[Stored data entries]
──────
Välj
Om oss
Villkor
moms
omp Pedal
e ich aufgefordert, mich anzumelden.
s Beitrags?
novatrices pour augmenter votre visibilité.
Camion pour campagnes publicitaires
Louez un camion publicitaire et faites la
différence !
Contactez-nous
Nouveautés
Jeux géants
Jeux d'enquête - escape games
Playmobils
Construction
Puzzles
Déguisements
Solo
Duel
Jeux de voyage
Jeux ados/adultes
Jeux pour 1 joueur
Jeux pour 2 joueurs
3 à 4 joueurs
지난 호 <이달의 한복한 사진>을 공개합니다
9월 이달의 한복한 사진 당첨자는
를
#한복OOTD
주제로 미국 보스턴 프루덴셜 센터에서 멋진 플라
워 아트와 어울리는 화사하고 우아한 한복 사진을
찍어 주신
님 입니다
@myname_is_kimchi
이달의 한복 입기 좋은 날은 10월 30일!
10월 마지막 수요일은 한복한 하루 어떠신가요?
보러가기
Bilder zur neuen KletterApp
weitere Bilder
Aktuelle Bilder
──────
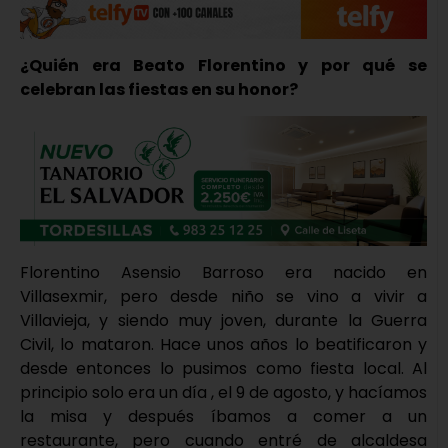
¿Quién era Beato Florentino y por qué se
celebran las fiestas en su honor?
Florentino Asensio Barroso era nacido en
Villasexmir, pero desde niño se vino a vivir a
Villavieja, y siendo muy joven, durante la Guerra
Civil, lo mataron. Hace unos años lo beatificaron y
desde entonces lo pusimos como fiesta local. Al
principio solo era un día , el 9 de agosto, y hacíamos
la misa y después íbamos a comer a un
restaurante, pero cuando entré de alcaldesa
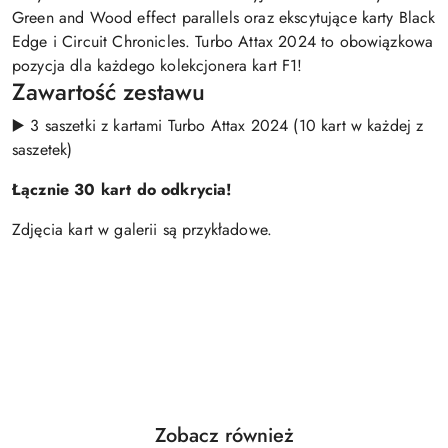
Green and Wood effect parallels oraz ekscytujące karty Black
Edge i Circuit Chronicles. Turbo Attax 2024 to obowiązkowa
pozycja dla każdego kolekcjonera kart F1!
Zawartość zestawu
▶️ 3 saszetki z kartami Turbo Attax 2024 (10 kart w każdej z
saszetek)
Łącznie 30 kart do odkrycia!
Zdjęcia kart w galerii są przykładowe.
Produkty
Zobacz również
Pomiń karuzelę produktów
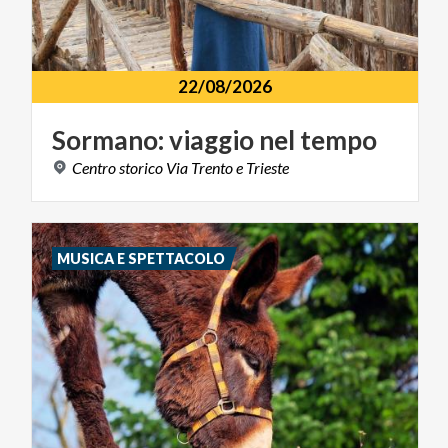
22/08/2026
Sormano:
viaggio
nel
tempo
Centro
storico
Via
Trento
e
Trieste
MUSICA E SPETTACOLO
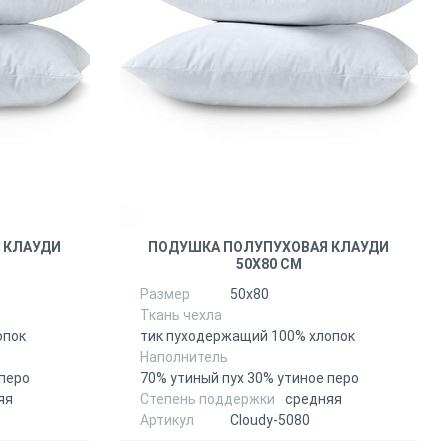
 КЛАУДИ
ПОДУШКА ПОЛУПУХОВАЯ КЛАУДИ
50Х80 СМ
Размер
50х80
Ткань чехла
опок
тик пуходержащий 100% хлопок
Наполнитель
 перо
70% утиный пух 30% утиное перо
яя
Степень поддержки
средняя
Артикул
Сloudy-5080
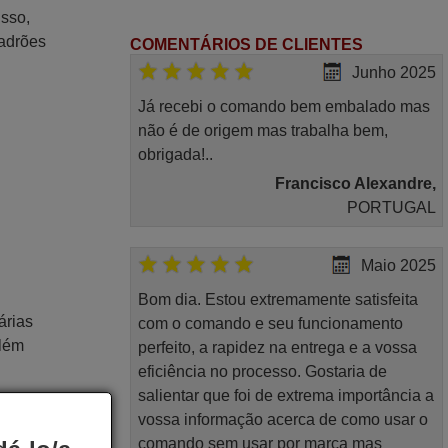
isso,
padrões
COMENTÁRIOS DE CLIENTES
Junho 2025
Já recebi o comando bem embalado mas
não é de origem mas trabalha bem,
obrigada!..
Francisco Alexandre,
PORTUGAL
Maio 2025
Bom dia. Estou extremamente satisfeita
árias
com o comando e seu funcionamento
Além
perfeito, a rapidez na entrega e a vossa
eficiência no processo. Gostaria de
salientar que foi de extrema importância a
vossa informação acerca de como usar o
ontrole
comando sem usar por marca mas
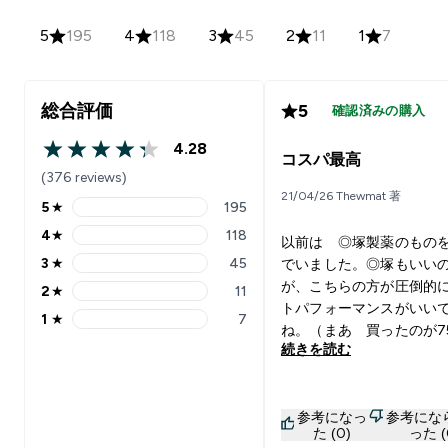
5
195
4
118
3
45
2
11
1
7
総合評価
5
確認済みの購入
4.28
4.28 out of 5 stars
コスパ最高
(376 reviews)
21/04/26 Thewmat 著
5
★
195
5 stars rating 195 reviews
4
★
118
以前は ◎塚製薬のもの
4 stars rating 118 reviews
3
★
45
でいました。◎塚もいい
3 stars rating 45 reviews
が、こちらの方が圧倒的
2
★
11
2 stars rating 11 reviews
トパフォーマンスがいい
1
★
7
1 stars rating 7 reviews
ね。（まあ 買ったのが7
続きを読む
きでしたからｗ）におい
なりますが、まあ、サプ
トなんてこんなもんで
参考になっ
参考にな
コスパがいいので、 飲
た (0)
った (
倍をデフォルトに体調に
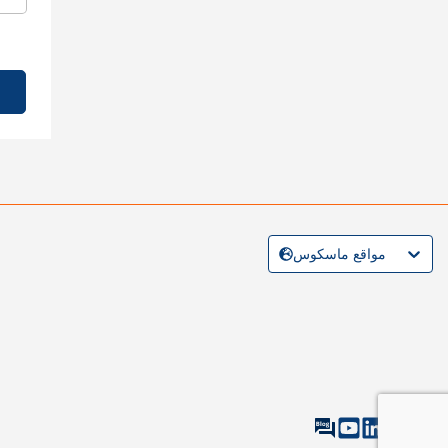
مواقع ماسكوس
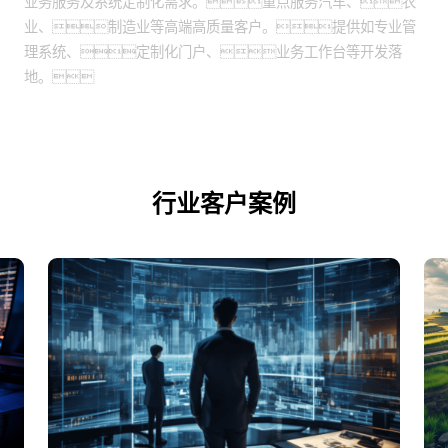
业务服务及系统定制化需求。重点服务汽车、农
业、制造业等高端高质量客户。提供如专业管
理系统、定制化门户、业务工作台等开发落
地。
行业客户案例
──────
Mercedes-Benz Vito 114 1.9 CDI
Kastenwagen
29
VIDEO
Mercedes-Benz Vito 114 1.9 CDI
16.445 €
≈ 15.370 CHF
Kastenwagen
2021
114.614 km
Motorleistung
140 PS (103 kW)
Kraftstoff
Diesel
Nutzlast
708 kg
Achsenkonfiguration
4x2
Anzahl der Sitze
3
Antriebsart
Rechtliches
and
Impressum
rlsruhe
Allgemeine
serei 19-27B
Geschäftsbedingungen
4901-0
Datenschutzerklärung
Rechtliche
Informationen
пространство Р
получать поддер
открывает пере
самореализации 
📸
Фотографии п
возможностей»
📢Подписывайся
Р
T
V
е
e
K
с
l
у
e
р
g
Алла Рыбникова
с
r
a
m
──────
* _Work task_
Please pull out every line in the records that contains the string "usar", treating uppercase and lowercase as different.

* _Task output_
vossa informação acerca de como usar o
comando sem usar por marca mas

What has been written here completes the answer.